You can understand then, why earning a medal in men’s figure skating really is an Olympic achievement.
And speaking of hockey, how about that win over team Canada?
Next to the snowboard events, and the downhill, and the mogul runs, and the slalom, and hockey, and bobsledding, and the event where they ski cross country while taking short breaks to shoot rifles, the most exciting event has to be the ski jump.
The reason for this is simple. Like many people, I grew up watching a tireless Wide World of Sports film clip of some poor guy doing cart wheels off the end of a ski jump. The ensuing human yard sale became forever known as The Agony of Defeat, and it gave the Thrill of Victory a whole new perspective.
It seems to me there a lot less painful ways to suffer The Agony of Defeat, like say, receiving a wedgie in the men’s locker room from an irate Wayne Gretzky, but I also understand that without consequences, the Thrill of Victory in the Winter Olympics seems a little wimpy. Why else would we watch a bunch of Norwegians launch themselves off a steep ramp with two-by-fours strapped to their feet?

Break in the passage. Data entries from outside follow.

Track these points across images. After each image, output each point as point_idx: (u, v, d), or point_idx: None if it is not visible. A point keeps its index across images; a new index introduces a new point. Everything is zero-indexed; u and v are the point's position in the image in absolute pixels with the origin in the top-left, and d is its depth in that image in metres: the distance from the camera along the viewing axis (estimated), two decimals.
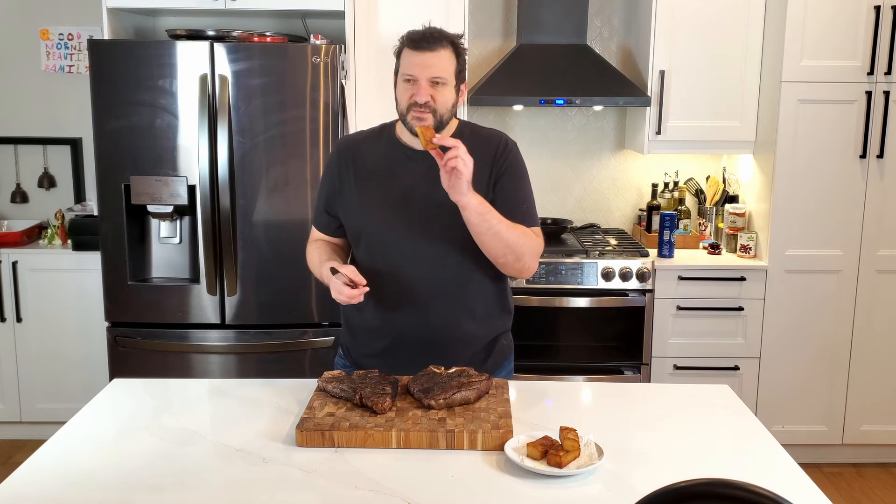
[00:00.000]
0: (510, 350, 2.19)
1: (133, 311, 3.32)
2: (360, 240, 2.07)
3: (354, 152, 2.07)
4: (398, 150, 2.02)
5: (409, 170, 2.00)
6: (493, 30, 3.94)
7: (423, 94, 1.89)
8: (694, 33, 3.57)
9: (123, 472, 1.57)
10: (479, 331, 2.08)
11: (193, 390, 2.05)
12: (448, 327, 2.03)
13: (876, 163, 3.45)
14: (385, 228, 2.01)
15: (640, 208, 4.05)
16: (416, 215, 1.99)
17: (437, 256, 2.00)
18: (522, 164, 2.07)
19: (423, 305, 2.02)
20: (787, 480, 1.56)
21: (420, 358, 1.98)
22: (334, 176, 2.08)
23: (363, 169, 2.04)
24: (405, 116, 1.93)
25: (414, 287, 2.01)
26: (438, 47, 1.90)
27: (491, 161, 2.01)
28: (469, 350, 2.06)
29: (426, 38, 1.90)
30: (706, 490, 0.89)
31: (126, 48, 3.22)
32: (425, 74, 1.89)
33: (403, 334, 2.05)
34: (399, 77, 1.95)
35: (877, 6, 3.34)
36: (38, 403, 3.72)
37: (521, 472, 1.56)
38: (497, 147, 2.03)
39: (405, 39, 1.94)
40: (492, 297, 2.09)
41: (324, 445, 1.66)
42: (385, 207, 2.01)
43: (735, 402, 1.95)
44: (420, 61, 1.90)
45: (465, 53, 1.98)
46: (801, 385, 3.58)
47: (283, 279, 3.28)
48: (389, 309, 2.03)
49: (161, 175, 3.21)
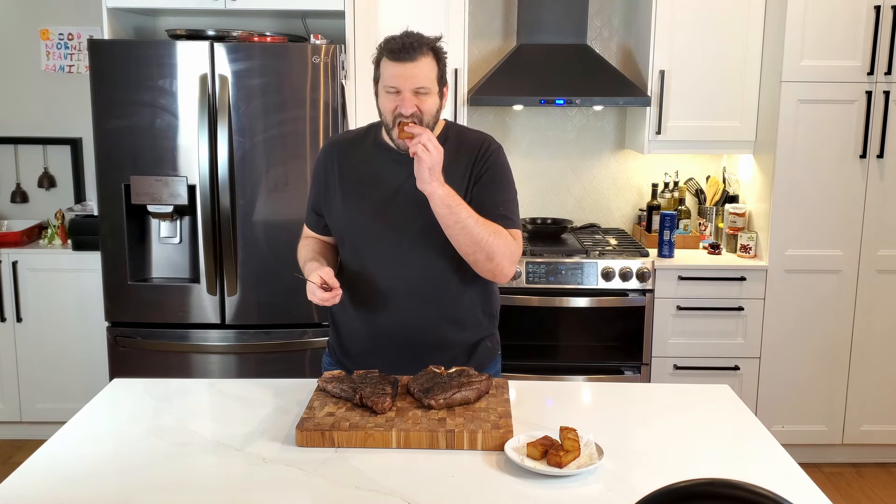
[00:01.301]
0: (496, 353, 2.16)
1: (133, 311, 3.32)
2: (345, 241, 2.06)
3: (340, 153, 2.06)
4: (383, 153, 2.01)
5: (393, 173, 1.99)
6: (493, 30, 3.94)
7: (408, 106, 1.86)
8: (694, 33, 3.57)
9: (123, 472, 1.57)
10: (460, 335, 2.06)
11: (193, 390, 2.05)
12: (429, 330, 2.02)
13: (876, 163, 3.45)
14: (368, 230, 2.00)
15: (640, 208, 4.05)
16: (399, 218, 1.97)
17: (419, 260, 1.98)
18: (506, 166, 2.03)
19: (404, 308, 2.00)
20: (787, 480, 1.56)
21: (399, 360, 1.99)
22: (321, 176, 2.08)
23: (348, 170, 2.03)
24: (391, 129, 1.91)
25: (396, 289, 2.00)
26: (419, 55, 1.85)
27: (472, 163, 1.99)
28: (449, 353, 2.04)
29: (406, 48, 1.84)
30: (706, 490, 0.89)
31: (126, 48, 3.22)
32: (408, 86, 1.86)
33: (383, 336, 2.04)
34: (381, 87, 1.91)
35: (877, 6, 3.34)
36: (38, 403, 3.72)
37: (521, 472, 1.56)
38: (479, 149, 2.00)
39: (383, 48, 1.89)
40: (476, 301, 2.07)
41: (324, 445, 1.66)
42: (368, 209, 2.00)
43: (735, 402, 1.95)
44: (402, 72, 1.85)
45: (445, 57, 1.93)
46: (801, 385, 3.58)
47: (283, 279, 3.27)
48: (371, 310, 2.03)
49: (161, 175, 3.21)
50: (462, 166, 1.95)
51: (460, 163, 1.95)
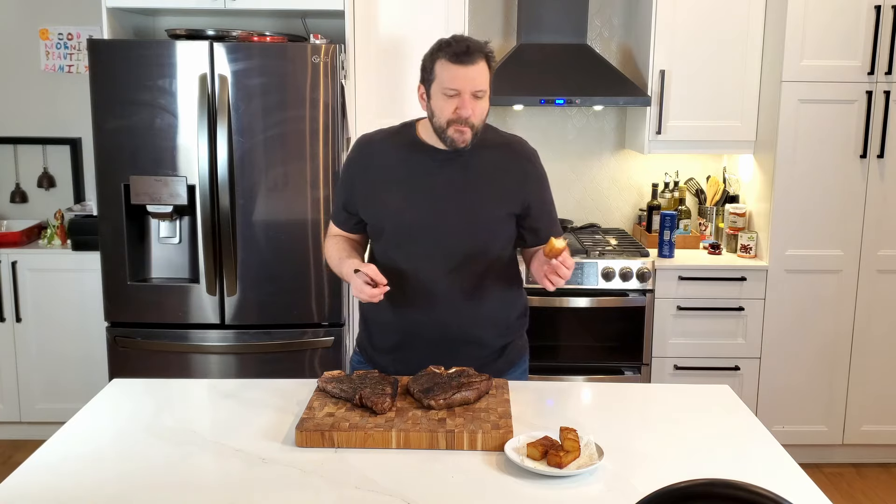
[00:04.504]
0: (525, 349, 2.21)
1: (133, 311, 3.32)
2: (381, 237, 2.08)
3: (375, 151, 2.08)
4: (420, 151, 2.02)
5: (431, 171, 2.01)
6: (493, 29, 3.94)
7: (467, 107, 1.89)
8: (694, 33, 3.57)
9: (123, 471, 1.57)
10: (492, 333, 2.10)
11: (193, 390, 2.05)
12: (461, 328, 2.05)
13: (876, 163, 3.44)
14: (404, 227, 2.02)
15: (641, 208, 4.05)
16: (435, 216, 2.00)
17: (453, 258, 2.01)
18: (545, 172, 2.13)
19: (436, 305, 2.03)
20: (787, 480, 1.56)
21: (430, 356, 2.00)
22: (352, 173, 2.09)
23: (384, 168, 2.05)
24: (446, 130, 1.92)
25: (428, 286, 2.02)
26: (478, 59, 1.89)
27: (519, 171, 2.06)
28: (483, 351, 2.08)
29: (468, 51, 1.87)
30: (706, 490, 0.89)
31: (126, 48, 3.21)
32: (469, 88, 1.89)
33: (414, 332, 2.06)
34: (437, 89, 1.91)
35: (877, 6, 3.33)
36: (37, 403, 3.72)
37: (521, 473, 1.56)
38: (526, 156, 2.09)
39: (442, 52, 1.90)
40: (508, 301, 2.12)
41: (323, 446, 1.66)
42: (405, 206, 2.01)
43: (735, 402, 1.95)
44: (464, 75, 1.88)
45: (494, 62, 1.98)
46: (801, 385, 3.58)
47: (283, 279, 3.28)
48: (403, 305, 2.05)
49: (161, 175, 3.21)
50: (509, 173, 2.03)
51: (506, 168, 2.03)
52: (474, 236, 1.99)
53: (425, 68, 1.95)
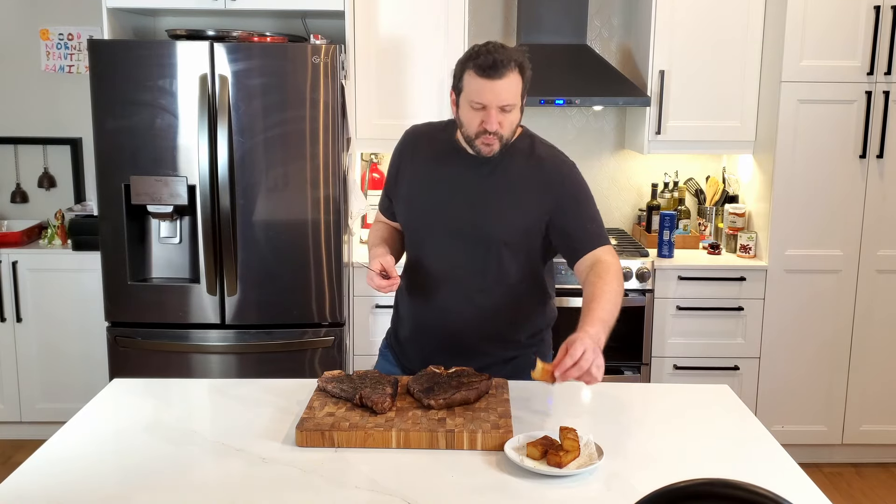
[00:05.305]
0: (548, 348, 2.17)
1: (133, 311, 3.32)
2: (406, 229, 2.11)
3: (418, 143, 2.09)
4: (454, 152, 2.02)
5: (460, 173, 2.01)
6: (493, 30, 3.94)
7: (493, 123, 1.87)
8: (694, 33, 3.57)
9: (123, 472, 1.57)
10: (499, 347, 2.09)
11: (193, 390, 2.05)
12: (468, 335, 2.05)
13: (876, 163, 3.45)
14: (426, 223, 2.04)
15: (640, 208, 4.05)
16: (458, 219, 2.00)
17: (476, 260, 2.01)
18: (583, 183, 2.02)
19: (447, 309, 2.04)
20: (787, 480, 1.56)
21: (440, 355, 2.01)
22: (397, 161, 2.12)
23: (421, 161, 2.07)
24: (473, 140, 1.92)
25: (440, 287, 2.04)
26: (507, 72, 1.84)
27: (547, 184, 1.98)
28: (487, 359, 2.06)
29: (495, 64, 1.82)
30: (706, 490, 0.89)
31: (126, 48, 3.21)
32: (495, 102, 1.86)
33: (426, 329, 2.09)
34: (465, 101, 1.89)
35: (877, 6, 3.34)
36: (38, 403, 3.72)
37: (521, 472, 1.56)
38: (556, 175, 1.99)
39: (471, 62, 1.86)
40: (520, 318, 2.09)
41: (324, 445, 1.66)
42: (429, 203, 2.03)
43: (735, 402, 1.95)
44: (491, 89, 1.84)
45: (529, 70, 1.93)
46: (800, 385, 3.58)
47: (283, 279, 3.28)
48: (419, 301, 2.08)
49: (161, 175, 3.21)
50: (539, 189, 1.97)
51: (537, 182, 1.98)
52: (493, 241, 1.98)
53: (456, 76, 1.92)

Given the tragic events surrounding this Olympics, I think we can all do with a little less agony in defeat. But we still need some downside to keep the Winter Olympics exciting, even if all we see is Wayne Gretzky execute a triple Klutz during the opening ceremony and fall on the ice. Personally, I don’t want The Agony of Defeat to be re-defined by Tiger Woods.
And if you don’t believe me, consider this. Just think how much more exciting sweeping the kitchen would be if you were at risk of being run over by a forty-four pound curling stone.